That year, owners argued that the league’s economic system was broken, and a salary cap was needed to limit star-player salaries and promote competitive balance among the league’s teams. The league released an audit showing it had lost $232 million the season before. Players resisted, owners persisted, and in the end, players signed a tough contract that accepted the cap, as well as an immediate 24 percent loss on their existing salaries, and shrunk their percentage of hockey-related revenue from 74 percent to 57 percent.
The union argues that this year’s dispute is very different, not the least because the league’s profits have risen by an average of 7.1 percent a year since hockey got back on the ice for the 2005-06 season. (The NHL, though, says 18 teams are losing money.) The problems began in July, when owners made an offer that would lower the percentage of players’ revenue in the existing contract from hockey-related sales of items like food concessions and premium seating from 57 percent, the current level, to 43 percent. The offer also reduced the salary cap for each team from $70 million to $52.5 million (lower than the budget spent by 21 of the league’s 30 teams last season).
The low-balling appalled the National Hockey League Players’ Association and made it difficult to find traction in the bargaining room. The league has since raised its offer to about 47 percent of hockey-related revenue in a six-year deal. The players’ union is asking for an agreement that will give them small, fixed increases over five years that, the union says, will nonetheless total nearly $900 million in player concessions, given the league’s rate of growth. The players’ union also proposes that owners not just pull revenue from players, but also increase revenue sharing among the teams, with much of it targeted to support clubs in lower-revenue expansion cities like Phoenix and Miami.

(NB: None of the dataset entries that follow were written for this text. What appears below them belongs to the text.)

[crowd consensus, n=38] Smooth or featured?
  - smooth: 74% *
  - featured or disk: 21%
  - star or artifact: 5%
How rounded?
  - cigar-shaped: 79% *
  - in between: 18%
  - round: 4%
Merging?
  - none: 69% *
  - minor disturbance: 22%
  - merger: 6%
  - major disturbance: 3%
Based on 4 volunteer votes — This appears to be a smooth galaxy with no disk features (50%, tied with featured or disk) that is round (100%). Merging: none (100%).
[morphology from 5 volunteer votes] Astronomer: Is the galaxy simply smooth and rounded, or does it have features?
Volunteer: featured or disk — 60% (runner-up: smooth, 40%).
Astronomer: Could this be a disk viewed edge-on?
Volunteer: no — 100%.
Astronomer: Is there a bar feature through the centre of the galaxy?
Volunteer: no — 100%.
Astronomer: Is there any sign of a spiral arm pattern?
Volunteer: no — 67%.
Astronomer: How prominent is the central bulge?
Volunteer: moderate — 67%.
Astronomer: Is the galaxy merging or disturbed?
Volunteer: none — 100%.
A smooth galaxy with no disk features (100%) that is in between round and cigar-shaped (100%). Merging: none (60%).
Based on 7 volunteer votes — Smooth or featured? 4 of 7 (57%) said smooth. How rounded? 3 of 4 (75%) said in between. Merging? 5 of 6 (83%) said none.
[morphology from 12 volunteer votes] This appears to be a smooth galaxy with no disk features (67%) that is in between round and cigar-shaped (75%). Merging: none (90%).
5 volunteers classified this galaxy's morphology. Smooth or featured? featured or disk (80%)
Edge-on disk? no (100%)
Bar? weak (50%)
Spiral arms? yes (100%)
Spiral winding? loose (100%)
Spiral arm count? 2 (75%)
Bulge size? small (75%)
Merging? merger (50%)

Negotiations continue: the players’ union and owners resumed talks yesterday, and the league made its later offer public; it would split hockey revenue in equal shares between owners and players. The offer also ups the salary cap to a floor of $43.9 million, a midpoint of $51.9 million, an upper limit of $59.9 million. Still, 16 of the 30 teams are currently above that limit. According to the Associated Press, owners are “adamant” that players accept significantly lower than 57 percent of revenue, while players “don't want what they consider more massive cuts at a time when the overall revenue pot reached record numbers ($3.3 billion) last year.” (The union's response to the latest offer has been cautious.)
In “a message to our fans,” the NHL stated that the contract that just expired helped create “the most meaningful regular season in pro sports,” with a different team winning the Stanley Cup championship every year for the past seven years. But, it adds, “necessary adjustments” need to be made for “a fairer and more sustainable division of revenues.” A later statement indicated that the league’s proposed contract is “essential for the long-term health and stability of the league and the game.” Bettman said he has the unanimous support of team owners for the lockout. Owners themselves aren’t voicing that support out loud: they face a $1 million fine if they publicly speak about the labor dispute.

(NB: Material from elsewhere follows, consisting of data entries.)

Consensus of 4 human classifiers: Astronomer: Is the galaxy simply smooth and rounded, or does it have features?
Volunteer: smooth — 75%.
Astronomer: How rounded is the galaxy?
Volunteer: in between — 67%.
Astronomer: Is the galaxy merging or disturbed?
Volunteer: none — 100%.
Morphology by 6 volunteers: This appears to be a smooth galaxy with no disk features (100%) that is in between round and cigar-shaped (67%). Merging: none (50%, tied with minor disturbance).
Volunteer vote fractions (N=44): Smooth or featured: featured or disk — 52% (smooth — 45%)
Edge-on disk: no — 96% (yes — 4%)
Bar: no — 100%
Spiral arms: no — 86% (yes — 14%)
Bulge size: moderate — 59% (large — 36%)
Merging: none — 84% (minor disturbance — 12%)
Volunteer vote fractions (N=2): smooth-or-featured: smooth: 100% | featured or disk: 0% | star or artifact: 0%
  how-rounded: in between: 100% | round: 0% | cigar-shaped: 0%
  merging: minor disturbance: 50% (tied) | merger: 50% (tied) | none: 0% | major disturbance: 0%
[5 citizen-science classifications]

For all the psychodrama of the NHL negotiations, hockey is not alone in taking labor disputes to the brink. Somehow, lockouts shifted from a last resort to a bargaining tactic. As Gabe Feldman describes at Grantland, there was a combined total of seven work stoppages in the NHL, NBA, and NFL between 1968 and 1994, and all of them were initiated by player strikes. Since then, there have been eight work stoppages in the NHL, NBA, and NFL; all were lockouts.

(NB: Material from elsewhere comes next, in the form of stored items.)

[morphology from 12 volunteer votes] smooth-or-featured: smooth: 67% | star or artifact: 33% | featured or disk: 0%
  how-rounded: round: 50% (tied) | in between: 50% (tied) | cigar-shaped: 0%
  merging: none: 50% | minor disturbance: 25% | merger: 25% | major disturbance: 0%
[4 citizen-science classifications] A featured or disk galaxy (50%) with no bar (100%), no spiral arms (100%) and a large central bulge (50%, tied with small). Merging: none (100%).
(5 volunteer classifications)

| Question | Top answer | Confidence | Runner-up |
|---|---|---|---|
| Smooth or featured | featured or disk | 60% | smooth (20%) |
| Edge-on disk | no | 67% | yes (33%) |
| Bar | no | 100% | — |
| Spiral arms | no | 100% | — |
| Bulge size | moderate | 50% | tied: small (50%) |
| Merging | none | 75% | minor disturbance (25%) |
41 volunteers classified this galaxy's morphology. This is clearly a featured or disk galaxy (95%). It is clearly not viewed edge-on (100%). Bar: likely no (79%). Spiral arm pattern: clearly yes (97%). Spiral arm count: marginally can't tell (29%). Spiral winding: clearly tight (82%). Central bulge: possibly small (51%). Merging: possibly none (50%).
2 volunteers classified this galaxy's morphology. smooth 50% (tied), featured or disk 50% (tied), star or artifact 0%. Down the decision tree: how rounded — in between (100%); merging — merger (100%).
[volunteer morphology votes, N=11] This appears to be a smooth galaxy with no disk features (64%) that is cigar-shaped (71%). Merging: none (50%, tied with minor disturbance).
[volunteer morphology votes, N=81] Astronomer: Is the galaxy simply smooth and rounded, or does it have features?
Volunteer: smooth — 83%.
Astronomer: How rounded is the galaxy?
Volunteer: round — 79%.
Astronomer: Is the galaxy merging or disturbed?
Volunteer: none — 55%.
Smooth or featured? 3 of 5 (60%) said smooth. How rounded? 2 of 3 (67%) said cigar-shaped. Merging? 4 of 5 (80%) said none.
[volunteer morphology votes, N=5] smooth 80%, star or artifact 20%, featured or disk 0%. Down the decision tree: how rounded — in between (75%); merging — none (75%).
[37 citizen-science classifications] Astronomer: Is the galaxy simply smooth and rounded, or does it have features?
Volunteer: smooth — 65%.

It’s a trend that parallels the world outside the stadiums. The New York Times reports that while lockouts were once unheard-of, they are an increasingly regular offensive move in non-sports industries. With the number of annual strikes at one-sixth what they were 20 years ago, partly because of weakening unions, lockouts are responsible for more work stoppages. “Last year,” according to the Times, “at least 17 employers imposed lockouts, telling their workers not to show up until they were willing to accept management’s contract offer.” They happened at places ranging from American Crystal Sugar to Sotheby’s, the art auction house.
Why? It seems that lockouts often work. The NHL contract that came out of the 2004-05 lockout was a huge loss to players. And owners of professional sports learn from watching each other. Almost exactly a year ago, in the relatively early days of the basketball lockout that wiped out the first half of the season, Helene Elliott wrote presciently in The Los Angeles Times:
It's easy to picture NHL owners — some of who also have stakes in NBA teams — watching basketball players make concessions and salivating at the thought of asking for similar concessions next year.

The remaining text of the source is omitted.